Objectives: In recent years, large-scale longitudinal neuroimaging studies have improved our understanding of healthy ageing and pathologies including Alzheimer's disease (AD). A particular focus of these studies is group differences and identification of participants at risk of deteriorating to a worse diagnosis. For this, statistical analysis using linear mixed-effects (LME) models are used to account for correlated observations from individuals measured over time. A Bayesian framework for LME models in AD is introduced in this paper to provide additional insight often not found in current LME volumetric analyses.
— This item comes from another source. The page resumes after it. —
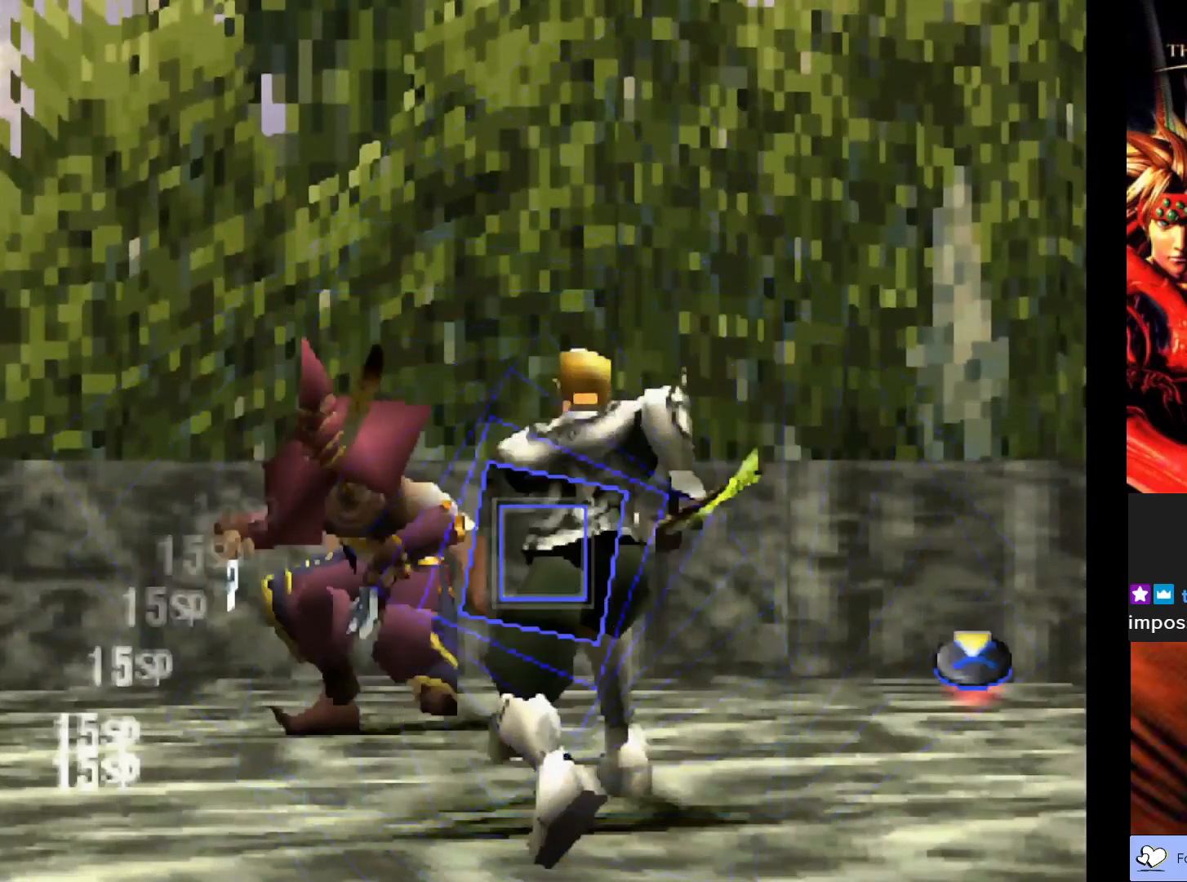
{"buttons": [], "left_stick": "center", "events": [[217, "CROSS", "up"]]}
Setting and participants: Longitudinal neuroimaging case study of ageing was analysed in this research on 260 participants diagnosed as either healthy controls (HC), mild cognitive impaired (MCI) or AD. Bayesian LME models for the ventricle and hippocampus regions were used to: (1) estimate how the volumes of these regions change over time by diagnosis, (2) identify high-risk non-AD individuals with AD like degeneration and (3) determine probabilistic trajectories of diagnosis groups over age.

Results: We observed (1) large differences in the average rate of change of volume for the ventricle and hippocampus regions between diagnosis groups, (2) high-risk individuals who had progressed from HC to MCI and displayed similar rates of deterioration as AD counterparts, and (3) critical time points which indicate where deterioration of regions begins to diverge between the diagnosis groups.
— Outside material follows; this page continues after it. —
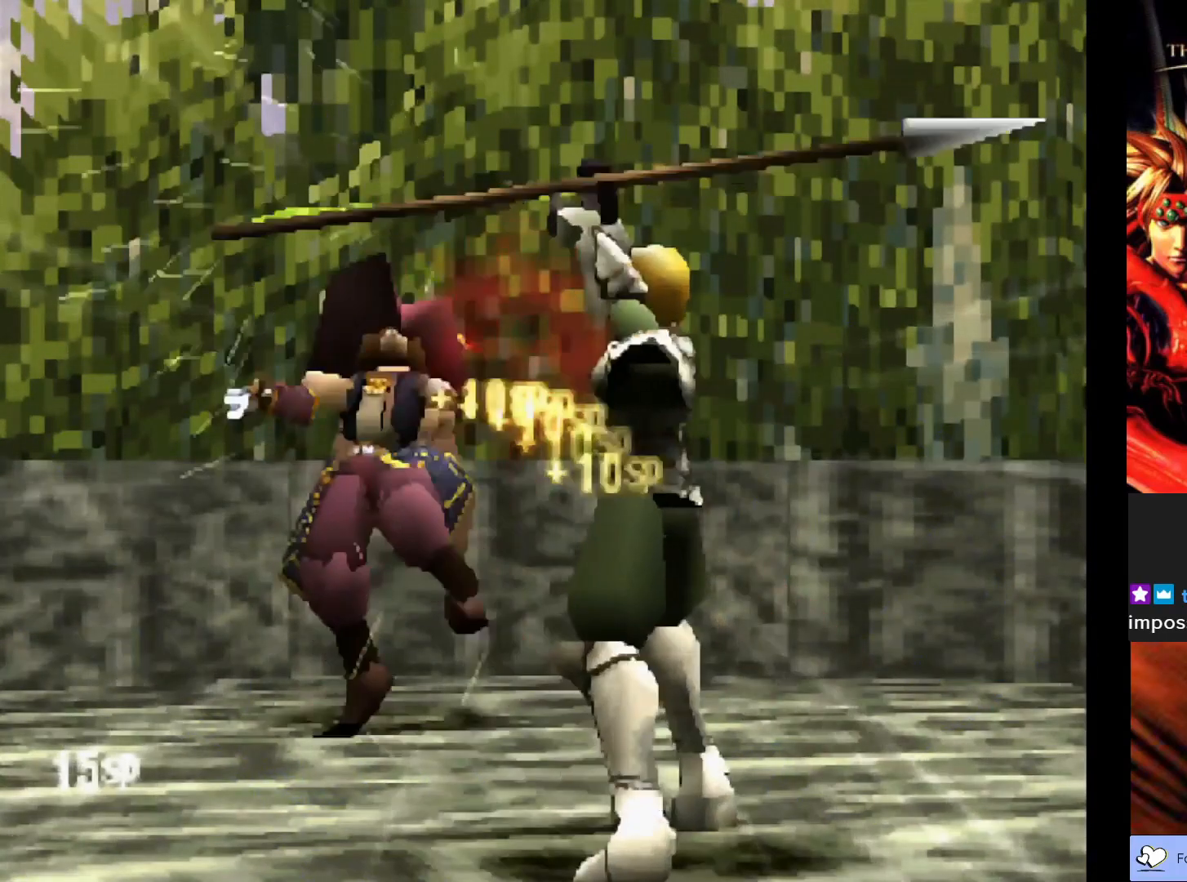
{"buttons": [], "left_stick": "center", "events": []}
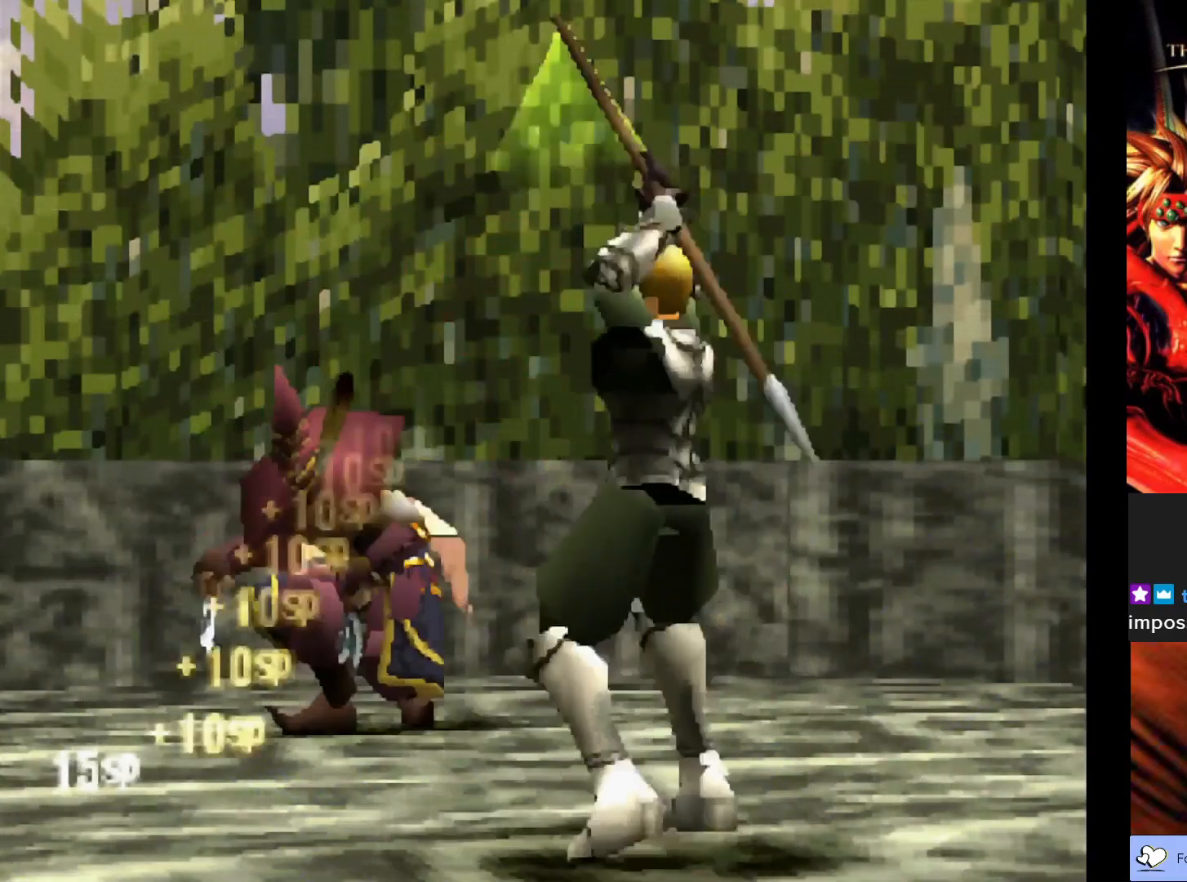
{"buttons": [], "left_stick": "center", "events": []}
Conclusions: To the best of our knowledge, this is the first application of Bayesian LME models to neuroimaging data which provides inference on a population and individual level in the AD field. The application of a Bayesian LME framework allows for additional information to be extracted from longitudinal studies. This provides health professionals with valuable information of neurodegeneration stages, and a potential to provide a better understanding of disease pathology.
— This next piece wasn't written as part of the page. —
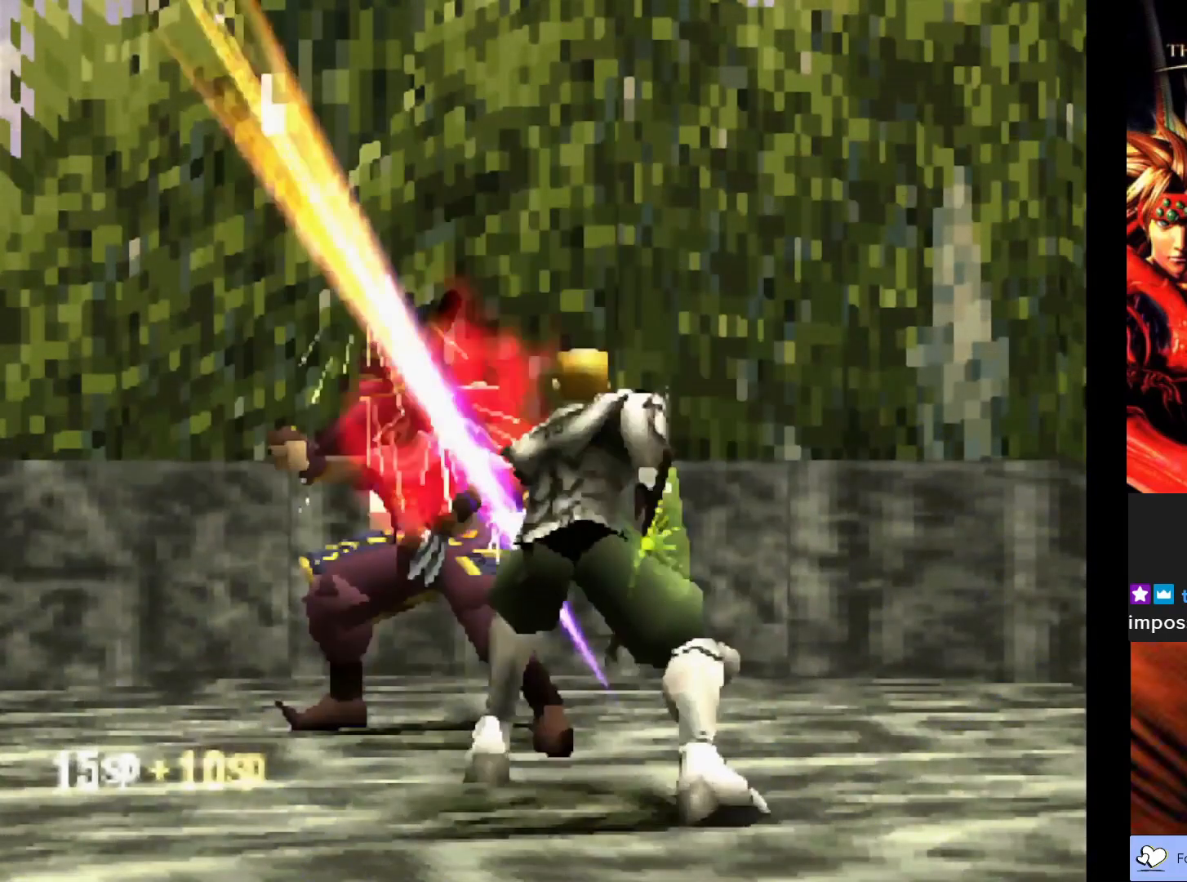
{"buttons": [], "left_stick": "center", "events": []}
Keywords: Alzheimer's disease; Bayesian inference; longitudinal neuroimaging study; mixed effects models; neurodegeneration.

Figure 1

Centile ranges of volume across ages 60–85 years, for ventricle (left) and hippocampus (right). Recall region volumes are normalised by the ICV value as they represent a percentage of volume within the intracranial cavity. Ranges up to the 100th centile henceforth denote the empirical maximum volume for that region. Volume centiles; 75–100th from blue (0.75) to top dotted line, 50–75th from green (0.25) to blue (0.75) line, 25–50th from red (0.25) to green (0.50) line and 15–25th from black (0.15) to red (0.25) line. AD, Alzheimer's disease; HC, healthy control; ICV, intracranial volume; MCI, mild cognitive impaired.

Figure 2

Posterior densities of population mean estimates of linear deterioration rate for diagnosis (top plot): HC, MCI and AD, for ventricle (left) and hippocampus volume (right) models. Dotted lines on bottom plots denote the means for each density, whose values are shown in table 1. AD, Alzheimer's disease; HC, healthy control; MCI, mild cognitive impaired.

Figure 3

Box plots of posterior distribution of random-effect values for participants in the AIBL study (N=260) for full data (four time points). Ventricle (top) and hippocampus (bottom) rates of deterioration for each participant in the study. Since there are 157 HC, 34 MCI, 42 AD and 27 converters in this study, there is a higher uncertainty on the rate of deterioration of converters, MCI and AD participants (hence longer box plots) as compared with the HC (narrower box plots). Eight individuals who converted from HC to MCI throughout the study are highlighted in red with corresponding ID numbers. AD, Alzheimer's disease; AIBL, Australian Imaging Biomarker and Lifestyle Study of Ageing; HC, healthy control; MCI, mild cognitive impaired.

Figure 4

Posterior distribution of ranks for MCI to AD converters ID 721, 365 and 12, for ventricle (top) and hippocampus (bottom) ICV volume models. These density rankings were derived with observations from time points 1–3. AD, Alzheimer's disease; ICV, intracranial volume; MCI, mild cognitive impaired.

Figure 5

Probability curves show the posterior probability of HC, MCI or AD diagnosis for the ventricle (top) and hippocampus (bottom) models, while the 95% interval denotes the Monte Carlo error based on several simulations of the BLME models. Total volume is divided into four centile volume ranges, as shown in figure 1. Centiles: 75–100th, 50–75th, 25–50th and 15–25th. AD, Alzheimer's disease; BLME, Bayesian linear mixed-effects; HC, healthy control; MCI, mild cognitive impaired.